One. One commandment Jesus gives you. Comes before this
text, in chapter 13 verse 34. Comes after this text, chapter 15
verse 12. One commandment, repeated twice, both before and after,
to make sure we get the point: "This is the new commandment I
give you", says Jesus, "that you love one another as I have
loved you".
Oh,
that ought to be easy, don't have to remember 10, don't have to remember
2, just have to remember 1. Until we remember where that one
command took Jesus.
You
see love goes beyond the 10 commandments. It goes beyond
duty. It goes beyond obligation. It goes beyond all minimum
expectations. Which is why Jesus taught us not to just love our
friends but to love our enemies. To turn the other cheek. To
go the extra mile. Christian faith is not about living by moral
codes, it's about living by one code. And that's why following
Jesus does not come with any instruction book that gives you clear
answers for every situation. We have but one law, the law of
love. And it is up to us to figure out what that means in our
daily life.
There
was a wonderful story that came out of the Vietnam war, published by
Reader's Digest, and they said they can't verify the story, we don't
know if it actually happened, but there's a sense in which we all know
it's true. The story was of a village that got hit by artillery
fire, collateral damage, unintended innocent victims. A medical
team arrived, an American doctor and nurse discovered an orphanage had
taken a direct hit, the missionaries that led the orphanage had been
killed. One little girl, very severely wounded, and they quickly
ascertained that if she did not receive a blood transfusion right away
she would also die. The doctors spoke a little bit of Vietnamese,
the nurse spoke a little bit of French, and between the two of them and
a lot of hand motions they were able to get the survivors together and
to explain to them they needed someone who would volunteer to donate
their blood so the little girl could live. One little hand went
up, and went back down. Came back up, and they quickly went to him
and learned the little boy's name, laid him down on a gurney and thanked
him for being so brave.
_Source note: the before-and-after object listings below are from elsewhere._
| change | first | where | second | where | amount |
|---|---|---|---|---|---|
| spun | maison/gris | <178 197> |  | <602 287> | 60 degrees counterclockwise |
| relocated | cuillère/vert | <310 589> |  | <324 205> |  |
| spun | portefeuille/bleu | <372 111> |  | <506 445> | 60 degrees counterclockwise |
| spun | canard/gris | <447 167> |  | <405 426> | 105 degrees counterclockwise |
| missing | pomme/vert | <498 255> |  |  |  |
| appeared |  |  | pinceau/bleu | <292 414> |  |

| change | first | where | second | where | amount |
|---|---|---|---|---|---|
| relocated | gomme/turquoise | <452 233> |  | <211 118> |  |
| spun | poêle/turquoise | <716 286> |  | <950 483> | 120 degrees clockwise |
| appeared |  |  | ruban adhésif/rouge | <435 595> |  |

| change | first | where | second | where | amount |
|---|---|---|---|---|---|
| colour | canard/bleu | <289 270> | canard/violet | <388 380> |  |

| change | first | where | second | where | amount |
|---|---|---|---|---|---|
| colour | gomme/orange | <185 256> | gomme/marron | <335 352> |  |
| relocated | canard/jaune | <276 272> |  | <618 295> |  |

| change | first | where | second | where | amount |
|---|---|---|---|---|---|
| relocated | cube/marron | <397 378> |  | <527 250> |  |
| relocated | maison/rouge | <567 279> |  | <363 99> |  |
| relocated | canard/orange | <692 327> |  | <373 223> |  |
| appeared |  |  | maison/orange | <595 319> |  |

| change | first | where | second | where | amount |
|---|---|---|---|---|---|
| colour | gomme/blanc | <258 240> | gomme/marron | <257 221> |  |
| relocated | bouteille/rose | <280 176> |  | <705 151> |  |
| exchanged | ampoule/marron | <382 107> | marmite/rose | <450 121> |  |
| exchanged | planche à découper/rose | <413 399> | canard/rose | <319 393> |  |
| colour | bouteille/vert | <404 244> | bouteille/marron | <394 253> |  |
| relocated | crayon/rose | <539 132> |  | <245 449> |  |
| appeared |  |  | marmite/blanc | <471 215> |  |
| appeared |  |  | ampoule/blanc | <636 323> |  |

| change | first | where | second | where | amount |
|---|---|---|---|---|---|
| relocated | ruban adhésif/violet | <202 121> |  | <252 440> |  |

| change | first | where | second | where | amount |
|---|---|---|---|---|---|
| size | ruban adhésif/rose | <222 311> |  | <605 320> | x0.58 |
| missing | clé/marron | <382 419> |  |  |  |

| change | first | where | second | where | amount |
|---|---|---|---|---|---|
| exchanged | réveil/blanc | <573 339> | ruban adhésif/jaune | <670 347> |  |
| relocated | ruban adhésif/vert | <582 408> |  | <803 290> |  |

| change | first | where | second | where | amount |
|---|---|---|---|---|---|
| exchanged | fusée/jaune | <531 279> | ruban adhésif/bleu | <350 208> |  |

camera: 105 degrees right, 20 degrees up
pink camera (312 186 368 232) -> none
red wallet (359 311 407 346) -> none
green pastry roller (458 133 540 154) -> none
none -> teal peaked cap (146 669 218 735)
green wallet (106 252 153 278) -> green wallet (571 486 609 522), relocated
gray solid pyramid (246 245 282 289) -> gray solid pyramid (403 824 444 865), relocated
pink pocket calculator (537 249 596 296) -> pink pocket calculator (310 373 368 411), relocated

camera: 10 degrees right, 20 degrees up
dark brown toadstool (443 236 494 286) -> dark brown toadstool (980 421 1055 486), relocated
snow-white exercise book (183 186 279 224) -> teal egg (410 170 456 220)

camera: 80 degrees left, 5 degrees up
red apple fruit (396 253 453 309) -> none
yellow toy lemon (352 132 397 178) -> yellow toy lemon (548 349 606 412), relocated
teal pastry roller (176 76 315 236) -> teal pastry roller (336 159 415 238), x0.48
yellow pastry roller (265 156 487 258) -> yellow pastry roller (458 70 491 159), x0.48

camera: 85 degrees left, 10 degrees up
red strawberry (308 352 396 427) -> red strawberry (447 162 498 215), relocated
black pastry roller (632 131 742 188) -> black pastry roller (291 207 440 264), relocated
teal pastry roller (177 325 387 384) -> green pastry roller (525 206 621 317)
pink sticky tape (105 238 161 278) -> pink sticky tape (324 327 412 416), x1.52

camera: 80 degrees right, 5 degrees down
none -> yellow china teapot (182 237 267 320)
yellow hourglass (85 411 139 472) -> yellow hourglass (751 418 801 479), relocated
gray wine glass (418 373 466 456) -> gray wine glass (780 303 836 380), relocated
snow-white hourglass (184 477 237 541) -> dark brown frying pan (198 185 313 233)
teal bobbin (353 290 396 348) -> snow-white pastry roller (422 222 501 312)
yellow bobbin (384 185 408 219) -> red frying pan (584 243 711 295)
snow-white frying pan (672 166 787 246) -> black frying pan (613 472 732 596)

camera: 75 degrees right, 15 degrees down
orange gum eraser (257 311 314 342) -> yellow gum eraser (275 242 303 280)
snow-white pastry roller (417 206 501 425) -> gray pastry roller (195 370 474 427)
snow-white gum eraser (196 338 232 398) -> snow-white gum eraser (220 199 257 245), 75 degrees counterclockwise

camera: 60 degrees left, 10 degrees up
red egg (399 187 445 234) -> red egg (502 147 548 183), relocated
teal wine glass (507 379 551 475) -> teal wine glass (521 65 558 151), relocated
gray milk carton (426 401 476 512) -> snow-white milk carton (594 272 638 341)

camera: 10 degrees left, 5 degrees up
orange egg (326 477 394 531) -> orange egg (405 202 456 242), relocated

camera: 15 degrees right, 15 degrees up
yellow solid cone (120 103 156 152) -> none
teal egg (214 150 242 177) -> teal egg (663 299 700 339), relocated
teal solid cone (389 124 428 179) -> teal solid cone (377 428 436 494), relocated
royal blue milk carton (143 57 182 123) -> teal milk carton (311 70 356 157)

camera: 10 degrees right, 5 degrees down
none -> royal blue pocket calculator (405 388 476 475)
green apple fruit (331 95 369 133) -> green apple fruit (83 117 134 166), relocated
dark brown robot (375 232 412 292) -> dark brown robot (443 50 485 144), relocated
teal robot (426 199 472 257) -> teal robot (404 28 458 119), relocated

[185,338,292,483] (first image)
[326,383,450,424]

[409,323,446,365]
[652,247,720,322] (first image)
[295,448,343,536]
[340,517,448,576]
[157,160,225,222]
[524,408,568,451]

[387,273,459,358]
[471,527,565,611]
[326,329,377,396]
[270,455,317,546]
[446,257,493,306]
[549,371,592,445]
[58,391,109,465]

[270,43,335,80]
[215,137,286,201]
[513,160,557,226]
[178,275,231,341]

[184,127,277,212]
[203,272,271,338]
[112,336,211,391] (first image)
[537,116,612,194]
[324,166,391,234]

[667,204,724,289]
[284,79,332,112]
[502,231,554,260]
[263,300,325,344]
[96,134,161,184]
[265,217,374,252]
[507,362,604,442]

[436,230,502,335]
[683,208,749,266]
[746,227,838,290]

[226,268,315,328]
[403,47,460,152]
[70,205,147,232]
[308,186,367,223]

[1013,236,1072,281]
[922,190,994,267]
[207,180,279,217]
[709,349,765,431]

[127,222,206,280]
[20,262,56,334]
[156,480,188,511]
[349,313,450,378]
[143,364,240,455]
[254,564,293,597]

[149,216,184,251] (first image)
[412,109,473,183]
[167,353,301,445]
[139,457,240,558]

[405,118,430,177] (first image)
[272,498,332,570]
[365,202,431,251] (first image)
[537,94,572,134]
Tested the blood and sure enough it was of
the right type. Began to draw some out and the little boy began to
whimper. And they said 'is anything wrong, does it hurt?'
No, it didn't hurt. Continued for awhile and he began to
sob. They tried to console him but they couldn't figure out what
was wrong. Pretty soon he began to cry uncontrollably. They
knew something terrible was wrong. Just then a Vietnamese nurse
arrived on the scene, who spoke pretty good English, and they brought
her to the little boy and she immediately spoke to him. They
exchanged back & forth several times and pretty soon the sobbing
began to quiet down. He asked her one last question and she nodded
her head and smiled. And he too smiled, and he stopped
crying.
She
turned to the Americans and said 'he misunderstood you. He thought
he was giving ALL of his blood, so the little girl could live, and that
he was going to die'. And they said, 'but why would he do
that?!' And so the nurse repeated the question to the little boy,
and he answered back: "Because", he said, "she is
my friend".
To
love one another as Jesus loved those around him, as Jesus loved his
disciples, as Jesus loved the people on the street, as Jesus loved his
enemies. To love one another. This is love's command.